Şirket süreçleri, insan kaynakları politikaları, zamlar ve sosyal hakların memnuniyet yaratması bir yana eleştirilmeyen bir yeri kalmaz. Eleştiri konusu olan bu başlıklardan sadece konuyu aydınlığa kavuşturabilecek yetkilinin haberi olmaz.
Zamanında yetiştiremediği işlerde ise savunma mekanizması iş başındadır. Bir anda geç gelen işin bir parçası olabilirsiniz. “Ben senin çabuk istediğini anlamadım/fark etmedim.”, “Keşke acil olduğunu söyleseydin.” gibi ifadeler ile bir anda sorunun yardımcı öznesi olabilirsiniz.
Bu ve bunun gibi sayılabilecek onlarca toksik davranışın yanında savunma mekanizmasının son hattını çaresiz ve ağlamaklı ifadelerle kendine yapılan haksızlıkları ortaya dökmekle oluşturur.
Bunca olumsuzluk yaratırken oldukça sakin ancak iç dünyasında bir o kadar saldırgan düşünceler barındırabilirler.

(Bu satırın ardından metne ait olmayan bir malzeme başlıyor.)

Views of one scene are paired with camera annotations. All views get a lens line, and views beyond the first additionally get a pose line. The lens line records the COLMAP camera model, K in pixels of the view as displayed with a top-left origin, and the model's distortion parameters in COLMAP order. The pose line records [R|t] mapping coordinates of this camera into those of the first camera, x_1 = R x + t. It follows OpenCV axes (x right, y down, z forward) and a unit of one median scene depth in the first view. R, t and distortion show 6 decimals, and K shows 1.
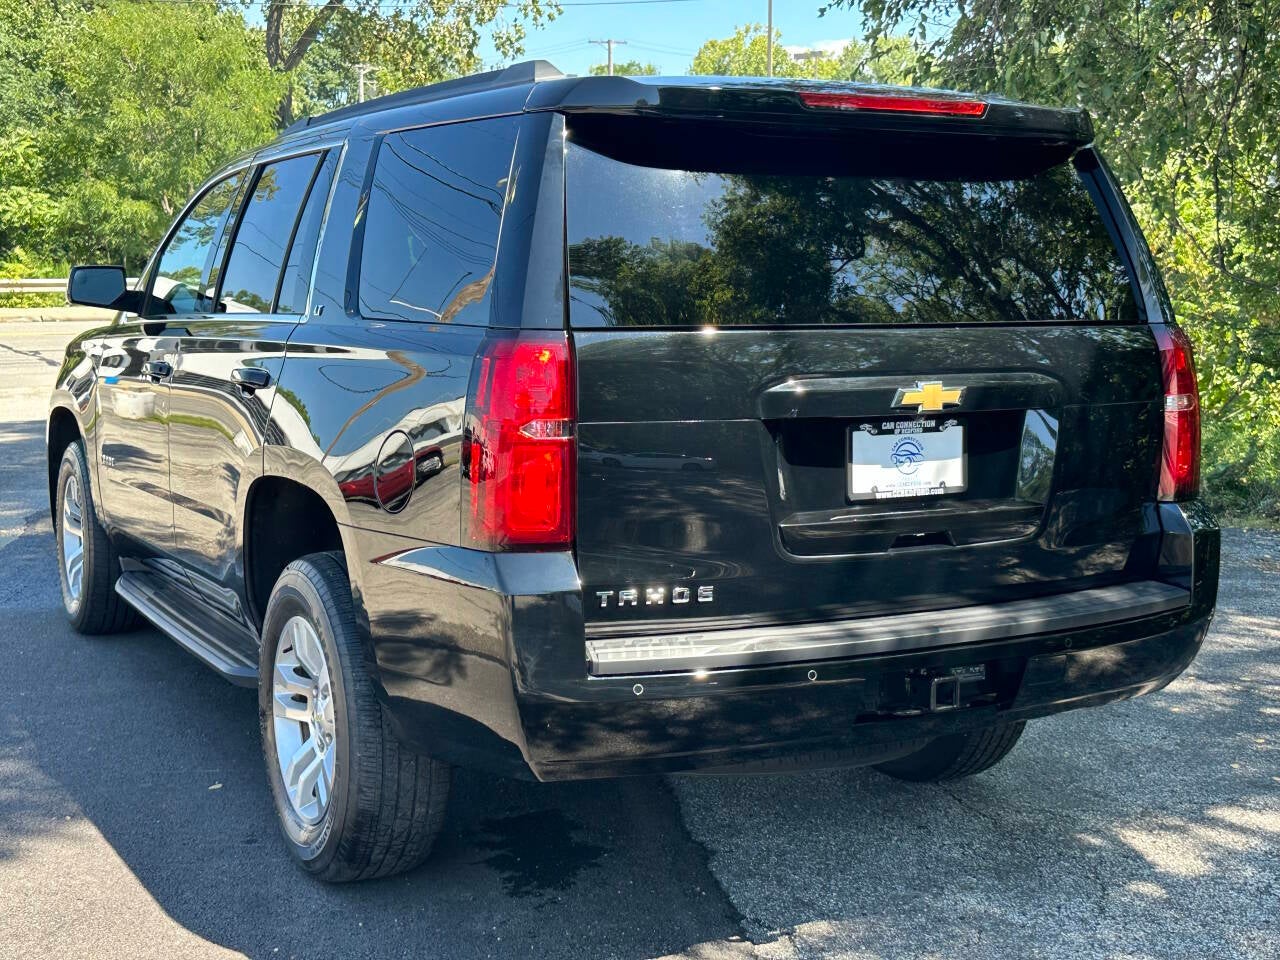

Bunları hayata geçirmek için alternatif kaçış yollarını akıllarında sürekli kurgularlar.
Nasıl Başa Çıkarız?
İster bir yönetici ister pasif-agresif bir ekip arkadaşıyla bir arada olmak zorunda kalan çalışanlar olun öncelikle yolun uzun ve meşakkatli bir süreç olduğunu kabullenmeniz gerekir. Son derece otomatikleşmiş bir şekilde ortaya çıkan pasif-agresiflerin savunma mekanizmaları erken dönemlerden günümüze kadar gelen kalıplaşmış davranışların eseridir. Öncelikle sabırlı olmalı kendi kontrolünüzün kaybolmasına izin vermemelisiniz. Şimdiye kadar hiç karşılaşmadığınız ve beklemeyeceğiniz bir agresif çıkışla karşılaşabilirsiniz. Bu durumu önlemek için öncelikle tekrarlayan olumsuz tutum ve davranışlardan emin olmalı vereceğiniz olası tepkilerinizi de önceden planlamalısınız.

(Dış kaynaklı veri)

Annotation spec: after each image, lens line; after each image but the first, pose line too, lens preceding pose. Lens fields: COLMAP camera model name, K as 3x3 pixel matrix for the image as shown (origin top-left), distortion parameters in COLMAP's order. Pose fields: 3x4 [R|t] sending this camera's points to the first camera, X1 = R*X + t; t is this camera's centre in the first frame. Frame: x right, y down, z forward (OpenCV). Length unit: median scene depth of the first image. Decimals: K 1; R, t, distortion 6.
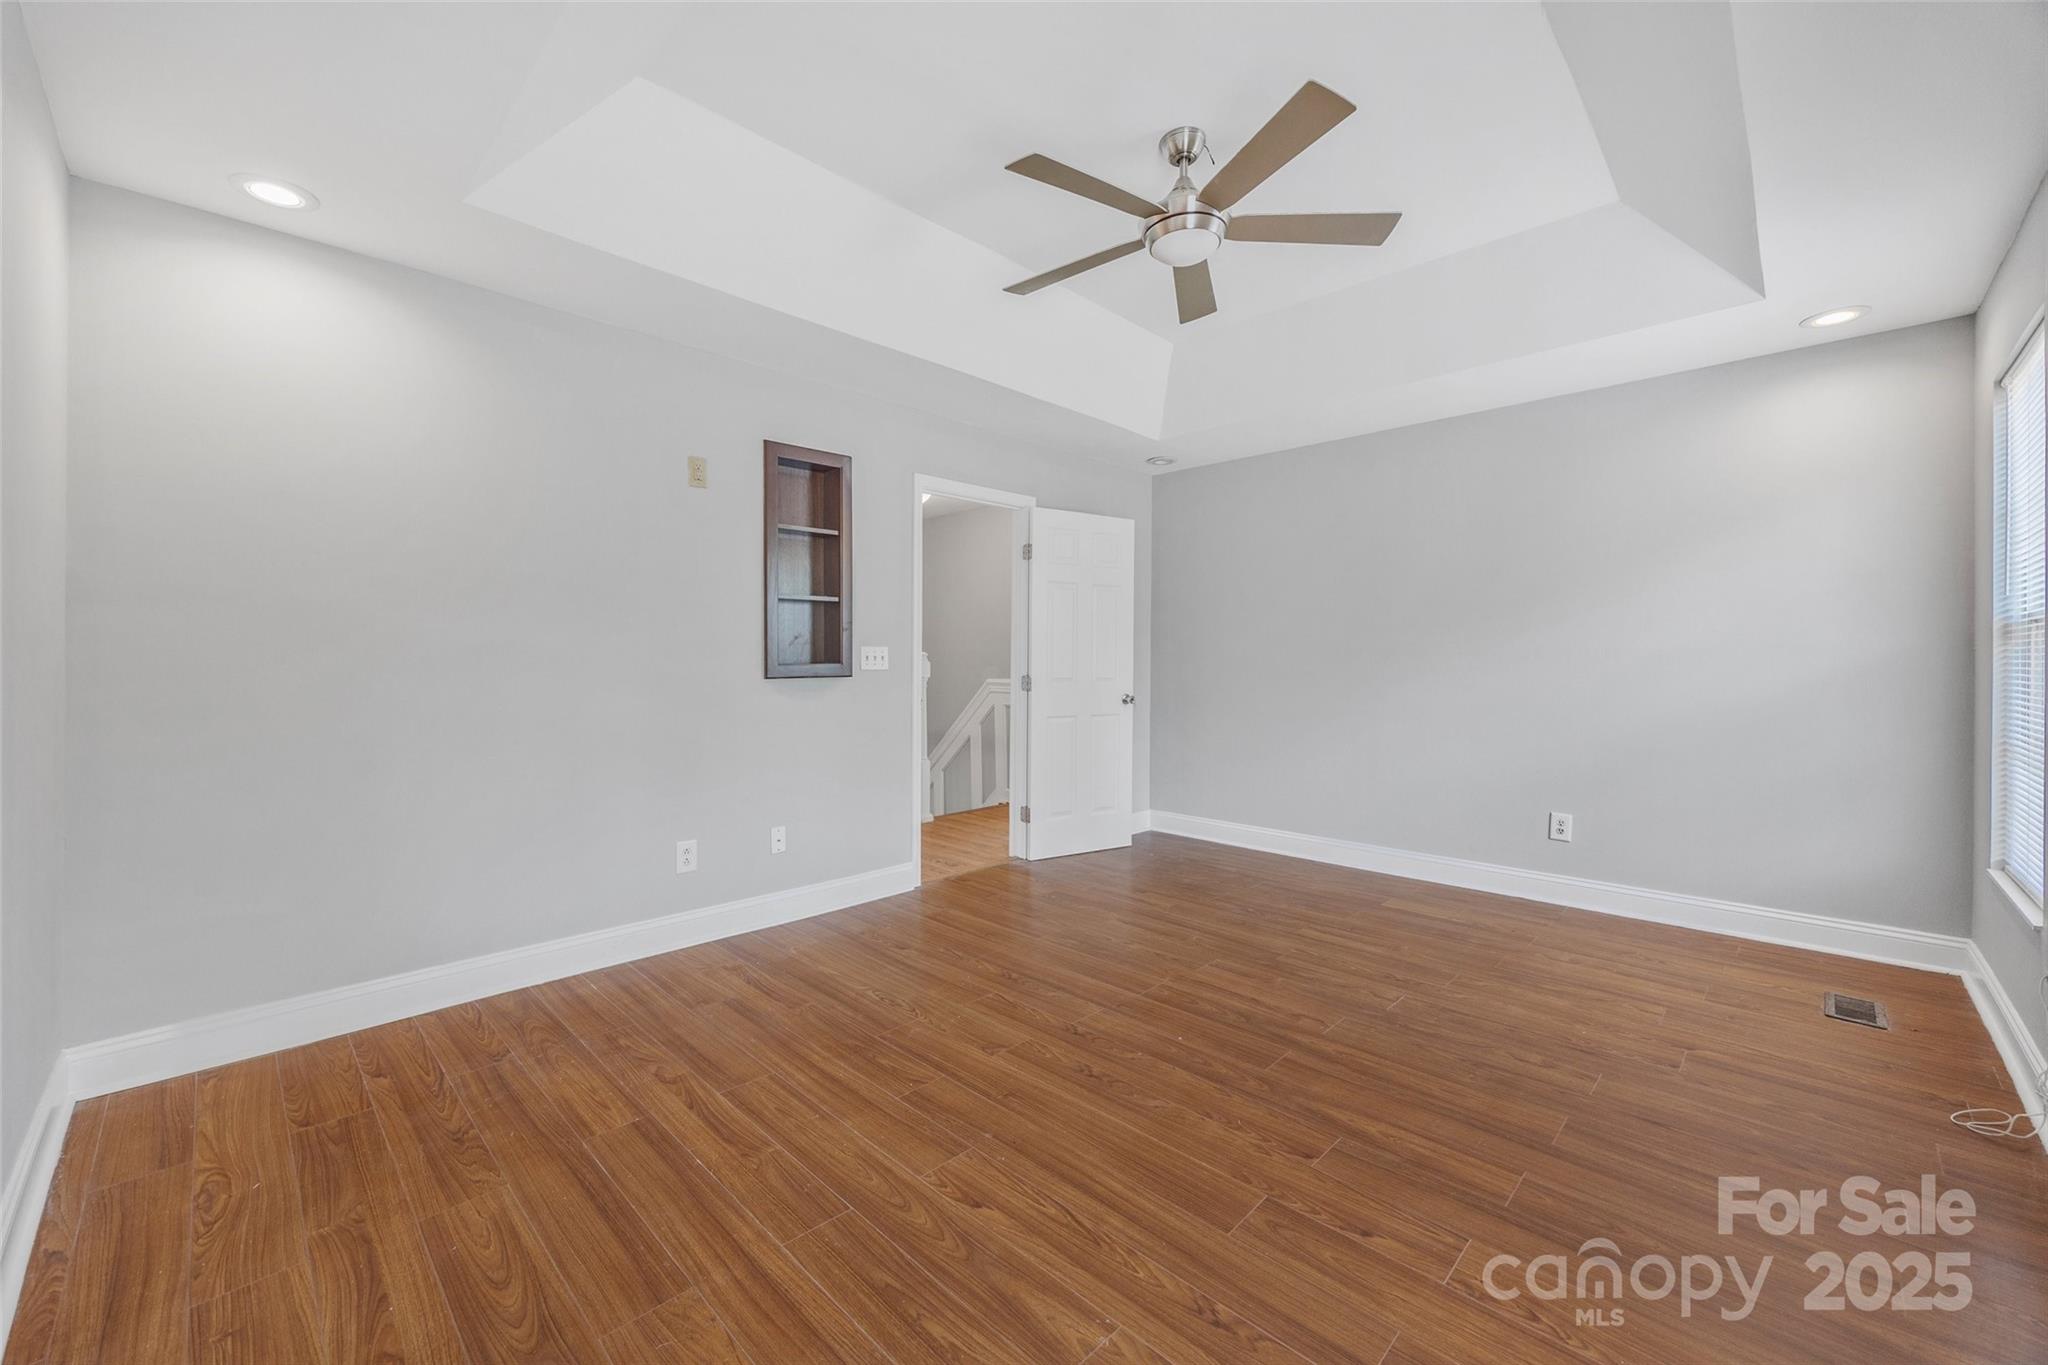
lens RADIAL K [[806.0, 0, 1024.6], [0, 806.0, 671.7], [0, 0, 1]] dist [-0.005777, -0.001085]
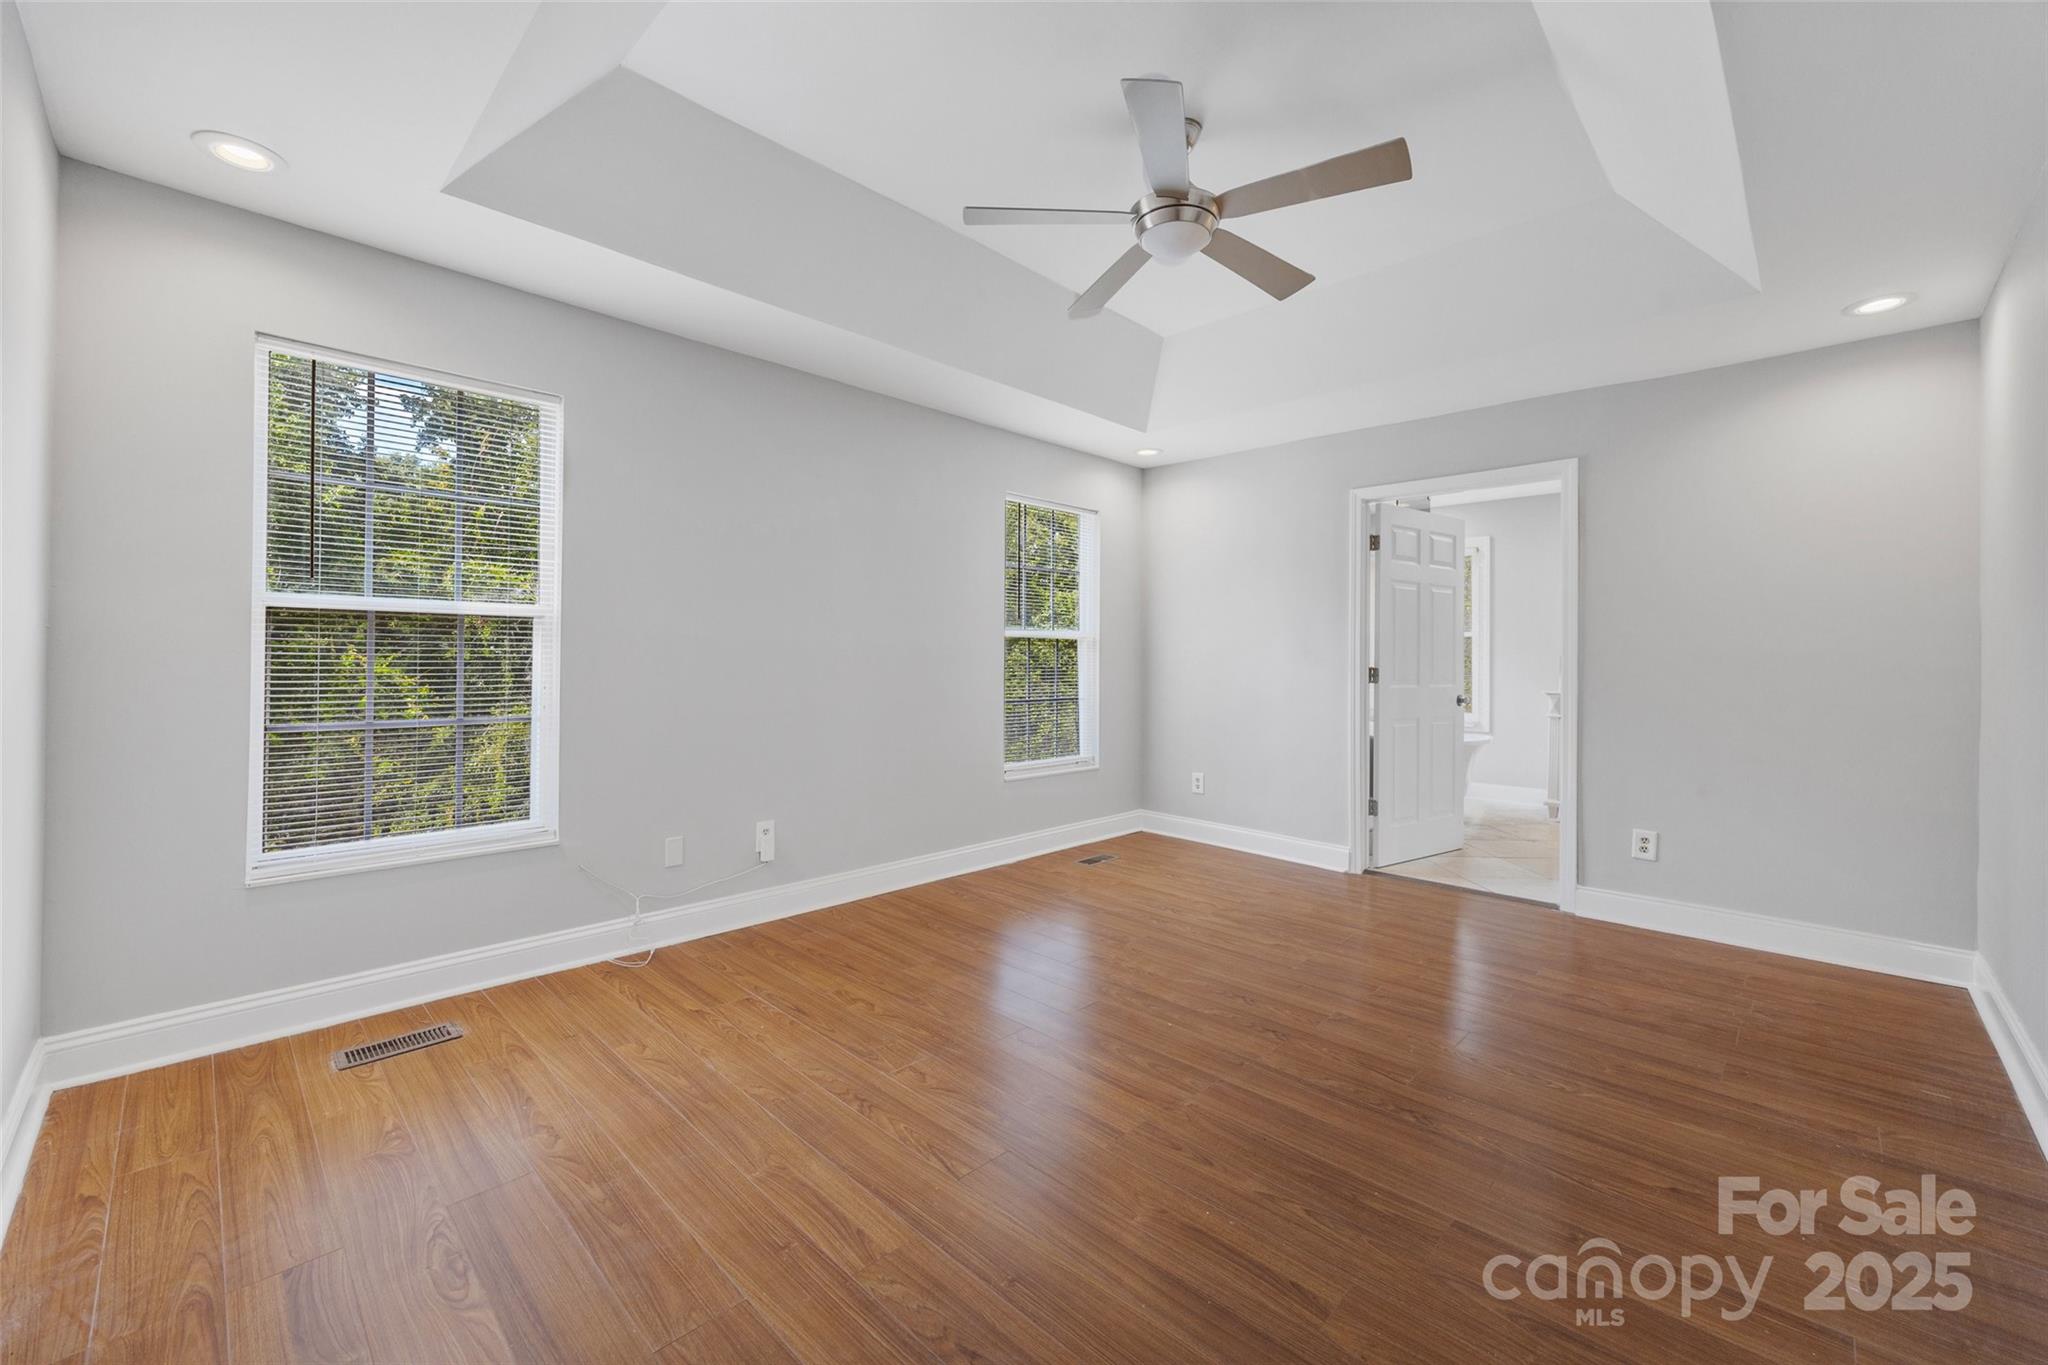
lens RADIAL K [[806.0, 0, 1022.9], [0, 806.0, 668.0], [0, 0, 1]] dist [-0.005777, -0.001085]
pose [[-0.999914, -0.012753, -0.002993, 0.365798], [-0.012805, 0.999752, 0.018219, -0.015905], [0.002760, 0.018255, -0.999830, 1.893890]]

Vereceğiniz talimatlar, tepkiler ya da istekleriniz net ve açık olmalıdır. Bu kişiler için muğlak ifadelerin olduğu talimatlar, şeffaf ve açık olmayan istekler çölde bir vaha gibidir. En önemli beslenme alanı prosedürlerin ve kuralların açık olmadığı, talimatların net verilmediği ortamlardır. Asla muğlak, ima içeren tepkiler vermeyin. En başarılı olduğu alanda onun sahasında oynamaya başlarsınız.
Diyalog içinde konunun ana ekseninden saptığını görürseniz mutlaka ana konuyu referans alarak söylediklerini kendisine tekrar edin ve onayını alın.
Geri bildirimlerinizde kelime seçimlerinize çok dikkat etmek zorundasınız. Keşke, ben olsam, senin pozisyonunda olan diğer kişiler gibi açık olmayan hatta kendisinin suçlandığı izlenimine kapılabileceği kelimeleri kullanmamaya özen gösterin. Hesap sorma şeklindeki “Nasıl bu duruma göz yumarsın?” , “Nasıl yapmazsın?” şeklindeki ifadelerin olumlu anlamda hiçbir ilerlemeye katkı sağlamayacağını bilin. Bu kelimelerin yerine “Bundan sonraki işte…bekliyorum.” gibi çok anlaşılır, açık ve net talimatlar kullanın.
Olayların kişiselleştirilmemesi, prosedürlerin açık ve net olması, şeffaf iletişim, açık talimatlar ve sabır pasif-agresif davranışların en önemli panzehir olduğunu unutmayın.
Kültürü oturmamış performansın öncellenmediği ekipler ile özellikle çiçeği burnunda yöneticilere zorlu anlar yaşatırlar. Bu zorlu anlar bıraktığı olumsuz hatıralar yanında o anki bakış açımızı, konsantrasyonumuzu ve odağımızı bozar. Süresine bağlı olarak çevrenin performansının düşmesine ve ahenkin bozulmasına neden olurlar. İç dengemizi bozan, performansımıza etki eden, ortamın enerjisini düşüren bu tip davranışlara maruz kalan ekipler/yöneticiler bir nevi zorbalıkla karşı karşıyadır. Zamanında dur denmez ve gerekli liderlik müdahaleleri sergilenmez ise ekiplere ve kurumlara artan bir ivmeyle zarar verirler. Çözüm yolları ve tespiti karşılaşabileceğimiz diğer zorbalıklara göre görece kolay olmakla birlikte buna benzer davranışlarla ancak sistemli yapıların kurulması, güçlü yöneticilik sergilenmesi ile baş edebileceğimizi belki de bu kişileri kazanabileceğimizi unutmamalıyız.